あの場で先生と僕が感心したのはそこではない。
「ご謙遜を。僕はちゃんと見ていましたよ?あの魔法陣をあの早さで正確に書くのは並大抵じゃない。何人かはそれに気付いていたみたいですね」
「お褒めに預かり光栄ですが、何度も書けば誰でも出来ることです。それにプロには及びません」
「その通り、プロ一歩手前の腕前かもしれません。が、新入生がプロ一歩手前の魔法刻印術を習得しているのは異例というほかない。素晴らしい腕前ですよ、セーレ」
そこは事実だったので、僕にしてはちょっと珍しく、一応手放しに褒めたつもりだった。だが、返ってきたのは……。

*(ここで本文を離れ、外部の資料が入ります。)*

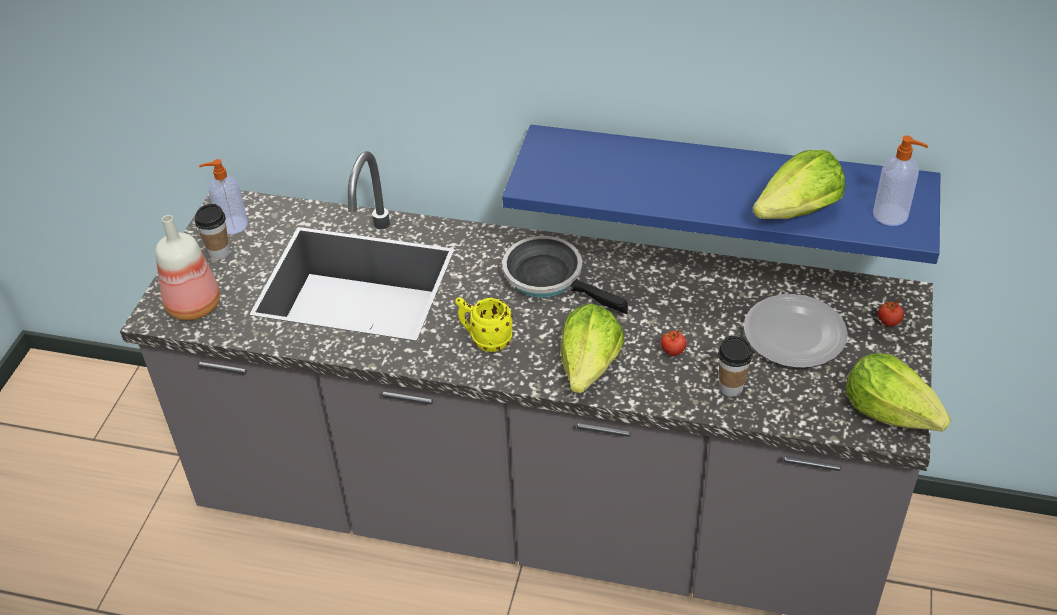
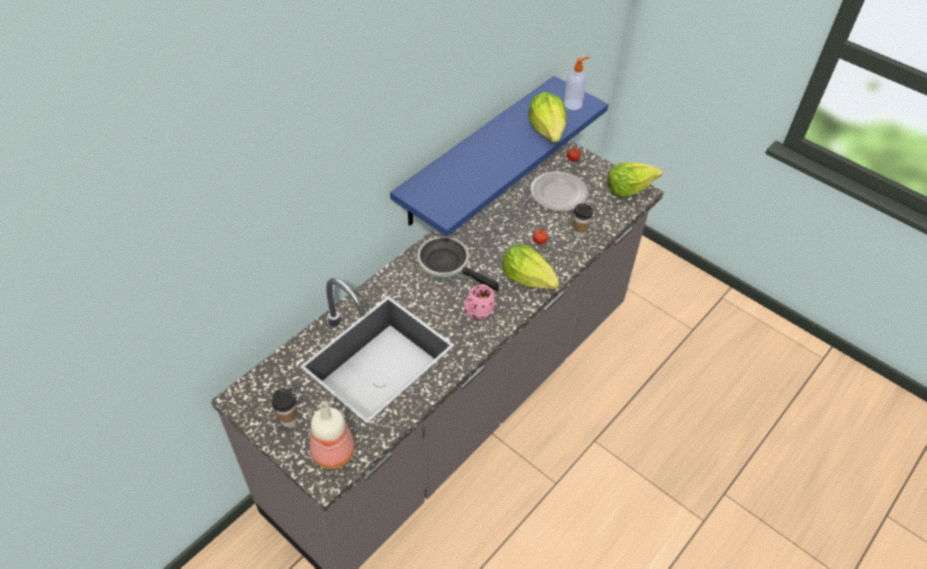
camera: 65 degrees left, 5 degrees up
soap dispenser [199,159,248,234] -> none
yellow mug [455,297,513,352] -> pink mug [464,284,495,319]
frying pan [502,236,628,314] -> frying pan turned 60 degrees clockwise [417,236,499,291]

「……私に出来る魔法技術など、あれくらいしかありませんから」
「え……?」
この娘らしくない、弱気な言葉だった。
「子供の頃からずっと、兄に習って練習していたのです。何度も書いては発動させようとして、失敗しました。魔法不能者であるメイドですら、魔法陣を光らせるくらいの事はできたのに……私はそれすらも出来なかった。でも、諦めの悪かった私は、ずっと練習をしていたんです。あの日から、毎日ずっと……」
憂いと悲しみ……この少女にこれほど似つかわしくない表情があっただろうか。いつも傲然として自信に満ち溢れているというのに、魔力が無いことを克服しきれていないとでもいうのか。
『ええ。私には魔法など必要ありませんから』
……あれは、君の本心ではないのか?
「……それでもあなたの努力は無駄ではないと思いますよ、セーレ。きっと役に立つ時が来ます」
セーレと僕の目線がぶつかりあった。そうか……この娘の瞳は、紫の中に少し赤みが差しているのだな。
「それに魔力なんてその辺に転がっているものです。持ったからと言って自慢できるものでもない。そんなつまらない物より、あなたは別のものを持てば良いのではありませんか?」
「……殿下は」
「ん?」
「私を、慰めてくれているのですか?」
…………あれ?そう……いうことになるのか?
「……どうなんでしょうね?」
「……ふふっ」
……っ!?
「失礼な申し上げようかもしれませんが……殿下も、結構面白い方ですね」
夕暮れを背に見せたその笑顔は、年相応の可憐な笑顔だった。……この娘、そんな笑顔も出来たのか。